Package Forge - The Incoming Queue Processor

Once a user has submitted a job into the incoming directory it is picked up by the incoming queue processor. The submitted job goes through a number of stages of processing and validation before tasks are registered for each target platform and architecture required.

Typically the incoming queue processor runs as a single daemon, on a server usually referred to as the PkgForge master. The daemon will scan the incoming job directory and form a queue from all the jobs found within. It will process each of these jobs in turn, the processing sequence is based on the order in which the readdir function returns them (usually alphabetical based on your locale). Once all discovered jobs have been processed it will wait for a certain amount of time (controlled by the poll option) before doing another scan.

The Processing Stages

The processing of a submitted job can be broken down into a number of basic stages:

  1. Discovery
  2. Loading
  3. Validation
  4. Transfer
  5. Registration
  6. Clean-Up

Stage 1: Discovery

In the first stage any directory which is discovered within the incoming job directory is considered to contain a new job. Anything which is not a directory will have been discarded when the queue of jobs was formed.

Stage 2: Loading

An attempt will be made to load each potential job directory into a PkgForge::Job object. If the loading fails this will not be initially considered as a complete failure. A soft failure will have occurred where the job will be allowed to remain in the incoming directory, in an unloadable form, for up to 5 minutes (controlled by the wait_for_job option). This waiting is done because the new jobs are typically submitted over a network filesystem and it will take a finite amount of time for all the necessary files to become available.

Once a job has been successfully loaded into a PkgForge::Job object the next stage is to check that the identifier string has not been previously used in the job registry. If it has not been seen previously then the new job will be added into the registry database. An entry is added to the job table for the new identifier along with copies of the information in a subset of the options which are specified in the job metadata. Only the information necessary to schedule the job is added (e.g. submission time, submitter name, job size). It is not intended to be a complete copy of the job metadata.

Once a new job has been successfully added into the registry it is in the incoming state.
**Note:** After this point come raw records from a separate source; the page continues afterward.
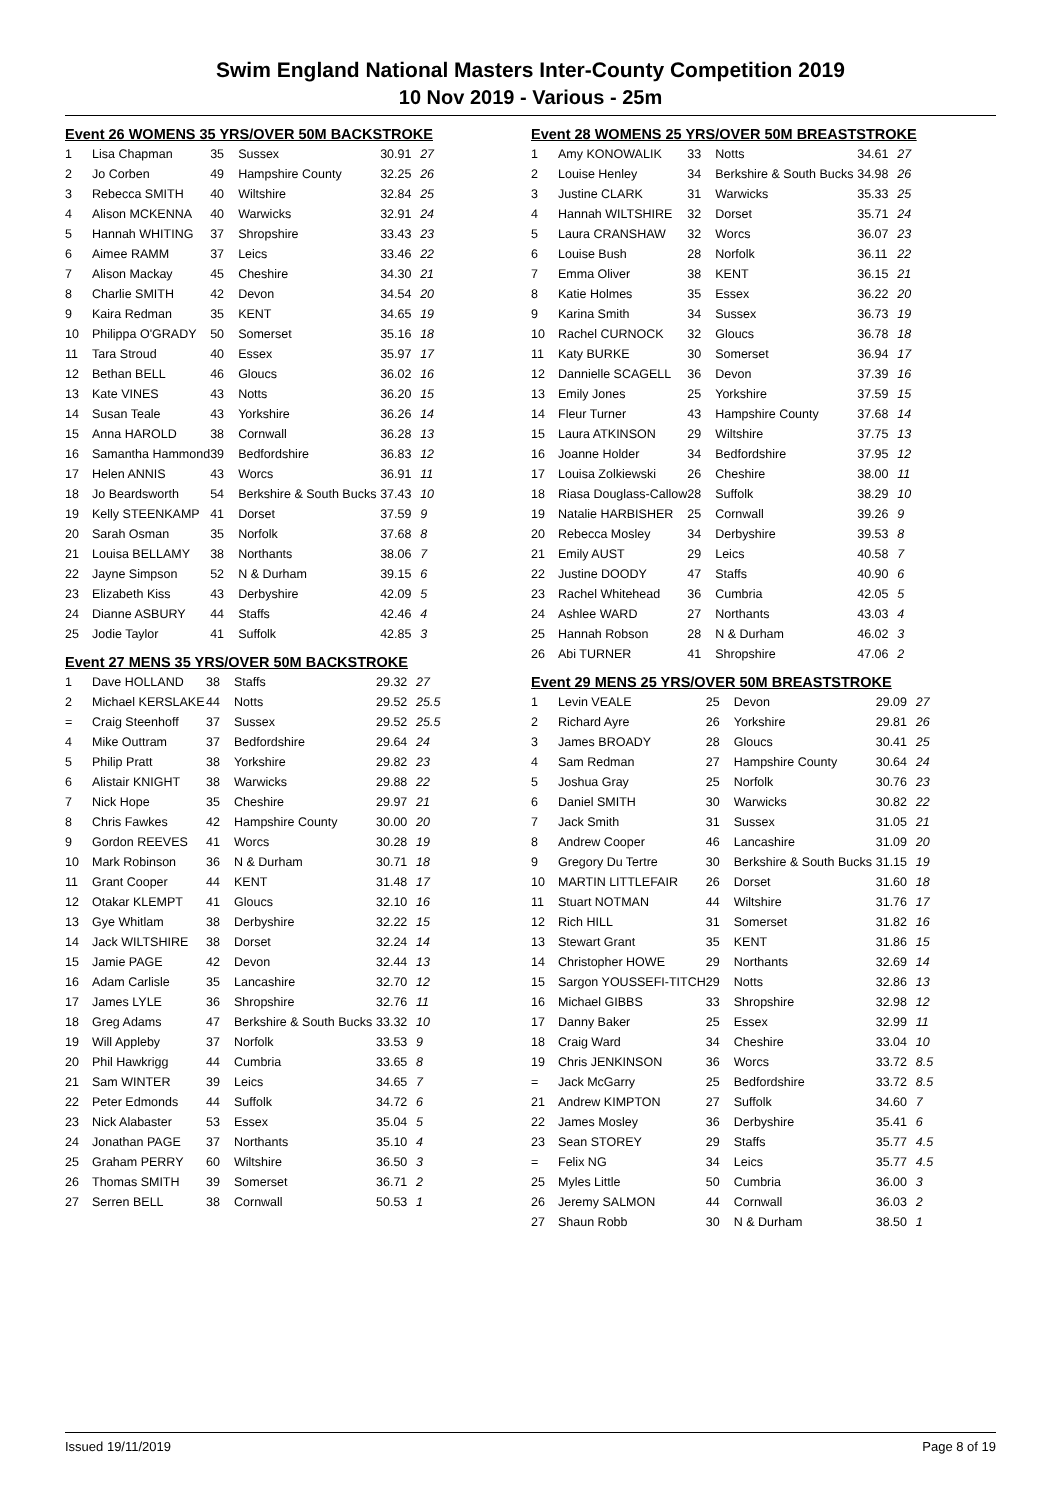Swim England National Masters Inter-County Competition 2019
10 Nov 2019 - Various - 25m
Event 26 WOMENS 35 YRS/OVER 50M BACKSTROKE
| 1 | Lisa Chapman | 35 | Sussex | 30.91 | 27 |
| 2 | Jo Corben | 49 | Hampshire County | 32.25 | 26 |
| 3 | Rebecca SMITH | 40 | Wiltshire | 32.84 | 25 |
| 4 | Alison MCKENNA | 40 | Warwicks | 32.91 | 24 |
| 5 | Hannah WHITING | 37 | Shropshire | 33.43 | 23 |
| 6 | Aimee RAMM | 37 | Leics | 33.46 | 22 |
| 7 | Alison Mackay | 45 | Cheshire | 34.30 | 21 |
| 8 | Charlie SMITH | 42 | Devon | 34.54 | 20 |
| 9 | Kaira Redman | 35 | KENT | 34.65 | 19 |
| 10 | Philippa O'GRADY | 50 | Somerset | 35.16 | 18 |
| 11 | Tara Stroud | 40 | Essex | 35.97 | 17 |
| 12 | Bethan BELL | 46 | Gloucs | 36.02 | 16 |
| 13 | Kate VINES | 43 | Notts | 36.20 | 15 |
| 14 | Susan Teale | 43 | Yorkshire | 36.26 | 14 |
| 15 | Anna HAROLD | 38 | Cornwall | 36.28 | 13 |
| 16 | Samantha Hammond | 39 | Bedfordshire | 36.83 | 12 |
| 17 | Helen ANNIS | 43 | Worcs | 36.91 | 11 |
| 18 | Jo Beardsworth | 54 | Berkshire & South Bucks | 37.43 | 10 |
| 19 | Kelly STEENKAMP | 41 | Dorset | 37.59 | 9 |
| 20 | Sarah Osman | 35 | Norfolk | 37.68 | 8 |
| 21 | Louisa BELLAMY | 38 | Northants | 38.06 | 7 |
| 22 | Jayne Simpson | 52 | N & Durham | 39.15 | 6 |
| 23 | Elizabeth Kiss | 43 | Derbyshire | 42.09 | 5 |
| 24 | Dianne ASBURY | 44 | Staffs | 42.46 | 4 |
| 25 | Jodie Taylor | 41 | Suffolk | 42.85 | 3 |
Event 27 MENS 35 YRS/OVER 50M BACKSTROKE
| 1 | Dave HOLLAND | 38 | Staffs | 29.32 | 27 |
| 2 | Michael KERSLAKE | 44 | Notts | 29.52 | 25.5 |
| = | Craig Steenhoff | 37 | Sussex | 29.52 | 25.5 |
| 4 | Mike Outtram | 37 | Bedfordshire | 29.64 | 24 |
| 5 | Philip Pratt | 38 | Yorkshire | 29.82 | 23 |
| 6 | Alistair KNIGHT | 38 | Warwicks | 29.88 | 22 |
| 7 | Nick Hope | 35 | Cheshire | 29.97 | 21 |
| 8 | Chris Fawkes | 42 | Hampshire County | 30.00 | 20 |
| 9 | Gordon REEVES | 41 | Worcs | 30.28 | 19 |
| 10 | Mark Robinson | 36 | N & Durham | 30.71 | 18 |
| 11 | Grant Cooper | 44 | KENT | 31.48 | 17 |
| 12 | Otakar KLEMPT | 41 | Gloucs | 32.10 | 16 |
| 13 | Gye Whitlam | 38 | Derbyshire | 32.22 | 15 |
| 14 | Jack WILTSHIRE | 38 | Dorset | 32.24 | 14 |
| 15 | Jamie PAGE | 42 | Devon | 32.44 | 13 |
| 16 | Adam Carlisle | 35 | Lancashire | 32.70 | 12 |
| 17 | James LYLE | 36 | Shropshire | 32.76 | 11 |
| 18 | Greg Adams | 47 | Berkshire & South Bucks | 33.32 | 10 |
| 19 | Will Appleby | 37 | Norfolk | 33.53 | 9 |
| 20 | Phil Hawkrigg | 44 | Cumbria | 33.65 | 8 |
| 21 | Sam WINTER | 39 | Leics | 34.65 | 7 |
| 22 | Peter Edmonds | 44 | Suffolk | 34.72 | 6 |
| 23 | Nick Alabaster | 53 | Essex | 35.04 | 5 |
| 24 | Jonathan PAGE | 37 | Northants | 35.10 | 4 |
| 25 | Graham PERRY | 60 | Wiltshire | 36.50 | 3 |
| 26 | Thomas SMITH | 39 | Somerset | 36.71 | 2 |
| 27 | Serren BELL | 38 | Cornwall | 50.53 | 1 |
Event 28 WOMENS 25 YRS/OVER 50M BREASTSTROKE
| 1 | Amy KONOWALIK | 33 | Notts | 34.61 | 27 |
| 2 | Louise Henley | 34 | Berkshire & South Bucks | 34.98 | 26 |
| 3 | Justine CLARK | 31 | Warwicks | 35.33 | 25 |
| 4 | Hannah WILTSHIRE | 32 | Dorset | 35.71 | 24 |
| 5 | Laura CRANSHAW | 32 | Worcs | 36.07 | 23 |
| 6 | Louise Bush | 28 | Norfolk | 36.11 | 22 |
| 7 | Emma Oliver | 38 | KENT | 36.15 | 21 |
| 8 | Katie Holmes | 35 | Essex | 36.22 | 20 |
| 9 | Karina Smith | 34 | Sussex | 36.73 | 19 |
| 10 | Rachel CURNOCK | 32 | Gloucs | 36.78 | 18 |
| 11 | Katy BURKE | 30 | Somerset | 36.94 | 17 |
| 12 | Dannielle SCAGELL | 36 | Devon | 37.39 | 16 |
| 13 | Emily Jones | 25 | Yorkshire | 37.59 | 15 |
| 14 | Fleur Turner | 43 | Hampshire County | 37.68 | 14 |
| 15 | Laura ATKINSON | 29 | Wiltshire | 37.75 | 13 |
| 16 | Joanne Holder | 34 | Bedfordshire | 37.95 | 12 |
| 17 | Louisa Zolkiewski | 26 | Cheshire | 38.00 | 11 |
| 18 | Riasa Douglass-Callow | 28 | Suffolk | 38.29 | 10 |
| 19 | Natalie HARBISHER | 25 | Cornwall | 39.26 | 9 |
| 20 | Rebecca Mosley | 34 | Derbyshire | 39.53 | 8 |
| 21 | Emily AUST | 29 | Leics | 40.58 | 7 |
| 22 | Justine DOODY | 47 | Staffs | 40.90 | 6 |
| 23 | Rachel Whitehead | 36 | Cumbria | 42.05 | 5 |
| 24 | Ashlee WARD | 27 | Northants | 43.03 | 4 |
| 25 | Hannah Robson | 28 | N & Durham | 46.02 | 3 |
| 26 | Abi TURNER | 41 | Shropshire | 47.06 | 2 |
Event 29 MENS 25 YRS/OVER 50M BREASTSTROKE
| 1 | Levin VEALE | 25 | Devon | 29.09 | 27 |
| 2 | Richard Ayre | 26 | Yorkshire | 29.81 | 26 |
| 3 | James BROADY | 28 | Gloucs | 30.41 | 25 |
| 4 | Sam Redman | 27 | Hampshire County | 30.64 | 24 |
| 5 | Joshua Gray | 25 | Norfolk | 30.76 | 23 |
| 6 | Daniel SMITH | 30 | Warwicks | 30.82 | 22 |
| 7 | Jack Smith | 31 | Sussex | 31.05 | 21 |
| 8 | Andrew Cooper | 46 | Lancashire | 31.09 | 20 |
| 9 | Gregory Du Tertre | 30 | Berkshire & South Bucks | 31.15 | 19 |
| 10 | MARTIN LITTLEFAIR | 26 | Dorset | 31.60 | 18 |
| 11 | Stuart NOTMAN | 44 | Wiltshire | 31.76 | 17 |
| 12 | Rich HILL | 31 | Somerset | 31.82 | 16 |
| 13 | Stewart Grant | 35 | KENT | 31.86 | 15 |
| 14 | Christopher HOWE | 29 | Northants | 32.69 | 14 |
| 15 | Sargon YOUSSEFI-TITCH | 29 | Notts | 32.86 | 13 |
| 16 | Michael GIBBS | 33 | Shropshire | 32.98 | 12 |
| 17 | Danny Baker | 25 | Essex | 32.99 | 11 |
| 18 | Craig Ward | 34 | Cheshire | 33.04 | 10 |
| 19 | Chris JENKINSON | 36 | Worcs | 33.72 | 8.5 |
| = | Jack McGarry | 25 | Bedfordshire | 33.72 | 8.5 |
| 21 | Andrew KIMPTON | 27 | Suffolk | 34.60 | 7 |
| 22 | James Mosley | 36 | Derbyshire | 35.41 | 6 |
| 23 | Sean STOREY | 29 | Staffs | 35.77 | 4.5 |
| = | Felix NG | 34 | Leics | 35.77 | 4.5 |
| 25 | Myles Little | 50 | Cumbria | 36.00 | 3 |
| 26 | Jeremy SALMON | 44 | Cornwall | 36.03 | 2 |
| 27 | Shaun Robb | 30 | N & Durham | 38.50 | 1 |
Issued 19/11/2019 Page 8 of 19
If the job identifier had been previously seen or it was not possible to add the new job to the registry then an immediate hard failure will occur and there will be no further attempts to process the job. In that situation the job will then move immediately to the Clean-Up stage.

Stage 3: Validation

Once a new job has been loaded it is necessary to validate the associated payload. This is done by calling the validate method on the PkgForge::Job object. Firstly this method checks to see if a

  1. The job must contain at least one source package.
  2. The SHA1 sum of each source package file must be correct.
  3. The source package must be valid.

Presently the checking of the SHA1 sum for each source package is purely to ensure that the file is the same as that submitted by the user. This ensures that it is not still in transit and has not been corrupted. The system has been designed to make it possible to add support for the user to digitally sign the job manifest. Currently it would be possible to alter both a source package and the associated manifest after the user has completed their submission. A digitally-signed manifest could be used to guarantee that no tampering has occurred.

Each source package is represented by a Perl class which implements the PkgForge::Source Moose role. The role requires that the class must implement a validate method which returns true or false to indicate whether or not the source package is valid. Currently only the SRPM file type is supported. For that class the following validity checks are done:

  1. The file name must have a .src.rpm suffix.
  2. The file must exist.
  3. The file must be a valid Source RPM.
  4. The SRPM must contain a file which has the .spec suffix.

If a new job has passed all the validation checks then it will be marked as valid in the registry database. If the new job has failed any checks then, as with the loading stage, it will initially be considered a soft failure and the job will be left in the incoming queue up to the time specified in the wait_for_job option. With each queue run it will be reconsidered to see if it has become valid. This allows time for the complete submission of files over a slow network when a network filesystem is being used. Once that time limit is exceeded then a hard failure will have occurred and the job will be marked in the registry database as invalid. The job would then move immediately the Clean-Up stage.

Stage 4: Transfer

Once the job has been validated it is copied to the directory where accepted jobs are stored. Throughout the copying process the new PkgForge::Job object for the recently validated job is kept in memory. Once the copying is complete this object is used to, once more, check the SHA1 sums of the copied source files to ensure that no tampering or corruption has occurred. This object is also used to write-out a new job metadata file into the accepted job directory.

The intention is that, for security, only the user which the incoming queue processor runs as is permitted to write into the accepted job directory. If a standard, local unix filesystem is being and anything else is run as the same user then this probably does not give much extra confidence. However, if something like AFS is being used then there can be a high-level of trust in the data integrity of the accepted job directory if the write/insert access is highly restricted.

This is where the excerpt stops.